_WORK INSTRUCTION 1_. According to the Schaeffler passage, at which event did the Schaeffler Group highlight its hybrid and electric mobility products?

----- PASSAGE PROVIDED -----

Schaeffler’s eDifferential provides drive power for the vehicle as well as allowing power distribution between the wheels on an axle. Click to enlarge.

The Schaeffler Group, a leading global supplier to the automotive industry, used the North American International Auto Show (NAIAS) in Detroit to highlight a number of hybrid solutions and electric mobility products as well as products for optimizing conventional drivetrains based on the internal combustion engine.

The Schaeffler eSolutions concept model at NAIAS showcased technologies such as the eWheel Drive electric wheel hub drive and the eDifferential—an electric axle that allows both the specific distribution of the drive torque to individual wheels and torque vectoring to provide enhanced driving dynamics in electric and hybrid vehicles. Schaeffler has applied these and other eMobility technologies in a trio of on-the-road concept vehicles: ACTIVeDRIVE, the Schaeffler Hybrid (earlier post), and the combustion-engine oriented CO2ncept-10%.

-----

_WORK INSTRUCTION 2_. Rewrite the part of the entries that runs from the line containing "No element act" through the end of the entries, replacing "invention" with "disclosure" and leaving everything else unchanged.

----- DATASET ENTRIES -----

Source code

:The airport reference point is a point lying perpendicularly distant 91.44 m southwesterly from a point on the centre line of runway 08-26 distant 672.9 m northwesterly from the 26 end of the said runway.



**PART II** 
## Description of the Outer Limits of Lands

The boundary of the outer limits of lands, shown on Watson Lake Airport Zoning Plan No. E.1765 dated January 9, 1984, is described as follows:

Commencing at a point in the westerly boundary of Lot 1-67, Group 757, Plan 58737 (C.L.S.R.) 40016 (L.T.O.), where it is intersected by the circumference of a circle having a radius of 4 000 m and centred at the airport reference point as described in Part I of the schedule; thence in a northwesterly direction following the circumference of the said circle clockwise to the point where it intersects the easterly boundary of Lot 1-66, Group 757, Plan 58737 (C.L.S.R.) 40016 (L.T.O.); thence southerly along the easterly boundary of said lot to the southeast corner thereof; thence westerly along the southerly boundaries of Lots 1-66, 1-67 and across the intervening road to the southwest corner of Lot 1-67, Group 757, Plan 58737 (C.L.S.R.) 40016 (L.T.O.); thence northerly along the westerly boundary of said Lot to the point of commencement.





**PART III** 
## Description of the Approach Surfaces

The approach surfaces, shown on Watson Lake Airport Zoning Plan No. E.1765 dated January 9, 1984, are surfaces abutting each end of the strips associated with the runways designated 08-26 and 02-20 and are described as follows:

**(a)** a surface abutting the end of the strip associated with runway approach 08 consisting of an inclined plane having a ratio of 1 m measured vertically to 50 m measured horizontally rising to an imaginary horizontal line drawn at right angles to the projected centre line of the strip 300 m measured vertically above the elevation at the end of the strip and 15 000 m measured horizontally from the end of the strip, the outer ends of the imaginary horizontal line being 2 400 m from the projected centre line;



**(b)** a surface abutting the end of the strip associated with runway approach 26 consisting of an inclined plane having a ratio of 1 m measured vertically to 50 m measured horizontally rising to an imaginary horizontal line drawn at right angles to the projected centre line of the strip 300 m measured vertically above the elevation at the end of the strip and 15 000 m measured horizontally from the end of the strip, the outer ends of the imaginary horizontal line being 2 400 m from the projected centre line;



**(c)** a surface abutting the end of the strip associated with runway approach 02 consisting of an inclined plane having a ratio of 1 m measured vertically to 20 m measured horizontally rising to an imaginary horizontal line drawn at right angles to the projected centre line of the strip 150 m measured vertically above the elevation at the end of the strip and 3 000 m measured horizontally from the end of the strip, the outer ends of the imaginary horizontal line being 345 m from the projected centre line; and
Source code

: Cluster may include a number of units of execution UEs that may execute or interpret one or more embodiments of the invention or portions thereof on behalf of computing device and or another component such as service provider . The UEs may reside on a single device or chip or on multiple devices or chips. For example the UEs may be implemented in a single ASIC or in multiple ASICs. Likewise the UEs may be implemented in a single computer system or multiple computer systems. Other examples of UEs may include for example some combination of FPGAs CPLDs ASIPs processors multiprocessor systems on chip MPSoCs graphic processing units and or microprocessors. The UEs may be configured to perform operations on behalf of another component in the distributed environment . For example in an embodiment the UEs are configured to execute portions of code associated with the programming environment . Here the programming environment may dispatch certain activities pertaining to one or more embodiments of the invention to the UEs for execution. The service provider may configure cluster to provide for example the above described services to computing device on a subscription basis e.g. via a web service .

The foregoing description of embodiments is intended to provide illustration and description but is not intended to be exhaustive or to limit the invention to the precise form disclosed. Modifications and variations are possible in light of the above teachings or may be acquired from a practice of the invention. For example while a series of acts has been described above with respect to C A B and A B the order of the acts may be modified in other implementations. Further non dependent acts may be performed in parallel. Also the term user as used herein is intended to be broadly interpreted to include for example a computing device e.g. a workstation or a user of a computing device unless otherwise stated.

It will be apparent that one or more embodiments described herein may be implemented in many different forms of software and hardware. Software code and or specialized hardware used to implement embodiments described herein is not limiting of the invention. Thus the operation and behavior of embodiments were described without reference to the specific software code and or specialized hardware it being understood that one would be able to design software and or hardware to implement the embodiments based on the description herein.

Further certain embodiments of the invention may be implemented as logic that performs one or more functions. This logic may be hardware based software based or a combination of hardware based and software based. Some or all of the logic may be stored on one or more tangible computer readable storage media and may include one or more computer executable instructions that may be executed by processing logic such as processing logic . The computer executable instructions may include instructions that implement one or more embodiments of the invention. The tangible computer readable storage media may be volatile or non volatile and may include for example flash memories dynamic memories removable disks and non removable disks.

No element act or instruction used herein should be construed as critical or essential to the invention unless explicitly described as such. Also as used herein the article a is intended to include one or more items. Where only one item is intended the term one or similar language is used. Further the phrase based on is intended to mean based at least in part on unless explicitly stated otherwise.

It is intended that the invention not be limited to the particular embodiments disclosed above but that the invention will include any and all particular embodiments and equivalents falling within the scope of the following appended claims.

-----

_EXERCISE RESPONSE 1_. The North American International Auto Show (NAIAS) in Detroit.

_EXERCISE RESPONSE 2_.
No element act or instruction used herein should be construed as critical or essential to the disclosure unless explicitly described as such. Also as used herein the article a is intended to include one or more items. Where only one item is intended the term one or similar language is used. Further the phrase based on is intended to mean based at least in part on unless explicitly stated otherwise.

It is intended that the disclosure not be limited to the particular embodiments disclosed above but that the disclosure will include any and all particular embodiments and equivalents falling within the scope of the following appended claims.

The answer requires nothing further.